Page extract:
_ _ _ _ _ _ _

The theoretical probability for each range is 50%, as both cover half of the possible nonce value space.


Percentage of nonce values in just two ranges, splitting the value range in half.


Years 2009 to 2016


Years 2017 to 2024* (up to block 867,366 … 25/10/2024)


It is evident that, in addition to the earlier periods (as analyzed previously), in the last 7 years there has been a persistent trend towards the appearance of the "winning" nonce in the first range, i.e., within the first 2,147,483,648 values. This preference is particularly notable, as the theoretical probability for both ranges should be 50%. However, the data shows that during this period, the lower range has had a higher incidence, consistently surpassing the theoretical mark.


Looking at the bigger picture, the following question arises: Are there specific strategies that contribute to this over-concentration in the lower range, despite the process theoretically being completely random and fair for both ranges?

Strategic Interpretations

The observed distribution of nonce values provides important strategic insights for miners. The fact that lower ranges have historically shown a higher frequency of use suggests several key points:


  1. Optimization of Low Nonce Usage: Miners seem to have adjusted their practices to efficiently exploit nonces within the lower ranges. This strategy might be related to reduced latency in finding valid blocks, as working with nonces in a known or familiar range could shorten the search time.
  2. Risk of Centralization: The preference for certain nonce ranges can lead to potential centralization. Large mining pools might be configuring their algorithms to intentionally explore nonces in the lower ranges, thereby reducing the randomness expected on the network. This behavior could increase the risk of power concentration in a few actors, affecting the decentralization inherent in the network.
  3. Strategies to Mitigate Bias: To avoid these predictable patterns and promote a more equitable distribution of nonces used, it would be wise to consider adjustments to mining algorithms. These changes could include methods to randomly distribute attempts across the entire possible range, thus mitigating the exploitation of specific ranges.
  4. Impact of Modern ASIC Hardware and Firmware: While newer mining equipment has increased efficiency, it could also introduce biases toward lower nonces due to internal optimizations. Hardware developers may have identified certain patterns that reduce computational time, which would explain this preference.
  5. Mining Software-Specific Algorithms: Mining pools and the software they use may be implementing strategies that prioritize low-range nonces. This could stem from empirical observations of previous blocks that showed greater success in these ranges or simply from design decisions aimed at improving performance.

_ _ _ _ _ _ _

List of tasks:
[1] Answer these questions using the nonce range analysis.
(a) What theoretical probability does it give for each of the two ranges?
(b) Up to which block does the period labeled "Years 2017 to 2024*" extend?
(c) According to the point on risk of centralization, who might be configuring their algorithms to explore nonces in the lower ranges?
[2] Write the next part of the nonce range analysis, picking up right after its fifth strategic point on mining software-specific algorithms.
The listing that comes next is separate material and is not connected to the nonce range analysis.

Dataset section:
_ _ _ _ _ _ _

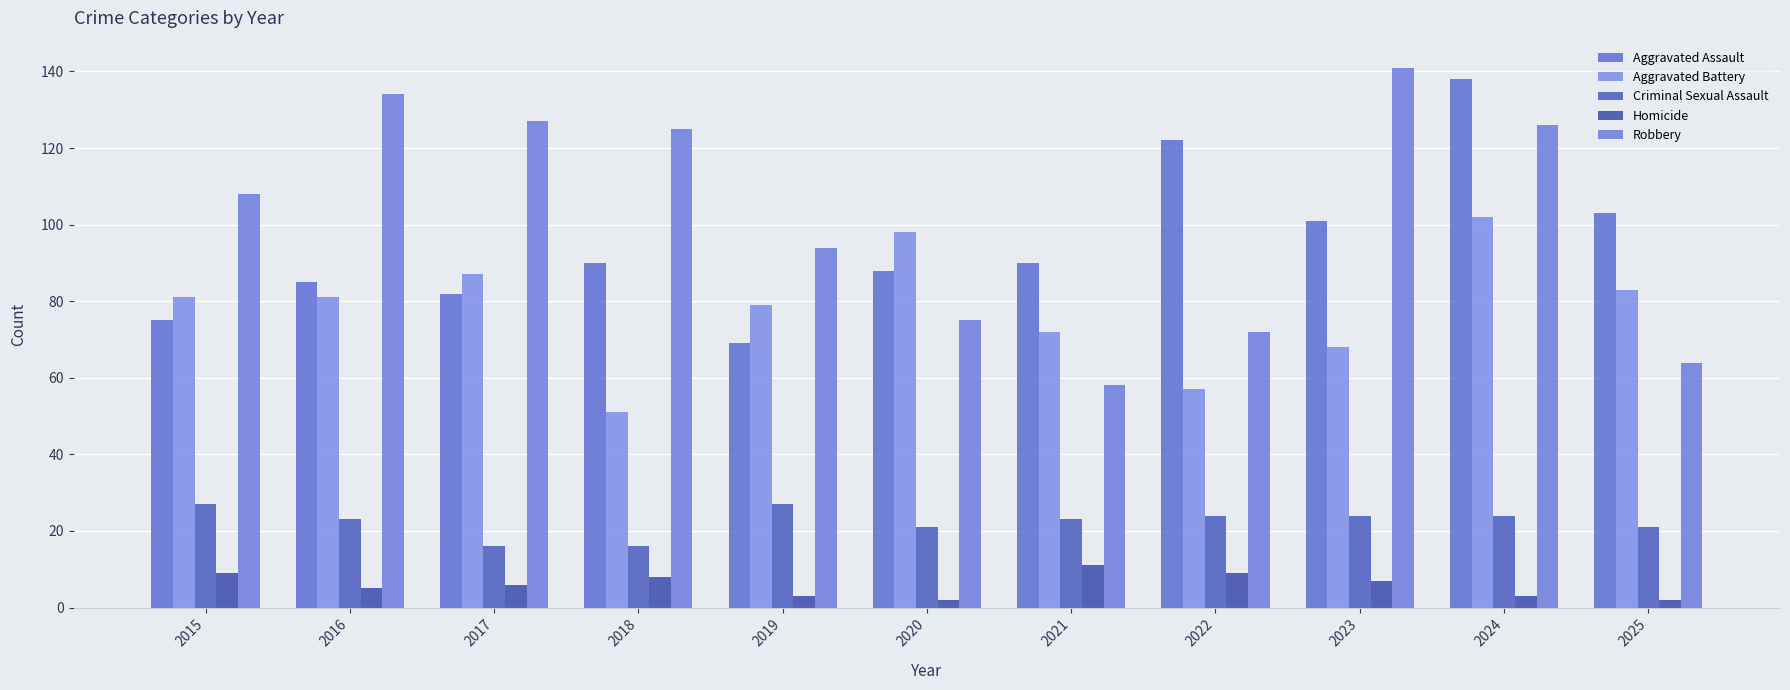

What is the value of the Criminal Sexual Assault bar at the 8th from the left?

24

_ _ _ _ _ _ _

Answers for the tasks:
[1]
(a) 50% for each range.
(b) Up to block 867,366 (25/10/2024).
(c) Large mining pools.

[2]
The recent data from 2023 and projections for 2024 show a slight stabilization, although significant fluctuations in the lower ranges are still observed. This could indicate:


  1. Changes in Mining Hardware and Software: Advances in ASICs and mining software may be automatically adjusting the nonce ranges to maximize efficiency. These changes could result in more targeted exploration of specific ranges to optimize mining performance and reduce computational resources.
  2. Impact of External Events: Events such as Bitcoin halvings may influence the distribution of nonces, as miners adjust their strategies to adapt to changes in rewards. The reduction in block rewards after a halving could lead miners to focus on strategies that enhance the likelihood of finding valid nonces more quickly, possibly favoring certain ranges over others.



Conclusion

The analysis of nonce values in Bitcoin reveals that, although the mining process should be random, there are significant patterns, particularly in the early years and in the lower ranges of values. This bias towards lower nonces can be attributed to the lack of sophistication in early mining algorithms, but it also suggests the possibility that miners are using strategies to optimize the search for valid blocks, which may be reducing the expected randomness.


The recent trend shows slight stabilization, although fluctuations persist, especially in the lower ranges. This could result from advances in mining hardware and software, allowing further optimization of the process, but it may also contribute to the centralization of mining power. If these patterns continue, there is a risk that mining could concentrate further in a few actors, potentially compromising the decentralization of the network.


Ultimately, the observed behavior could be interpreted as a natural adaptation by miners to a competitive environment, but it raises the question of whether it is possible to "mark the die" to gain an advantage.


Source: Data obtained from my own Bitcoin validator node.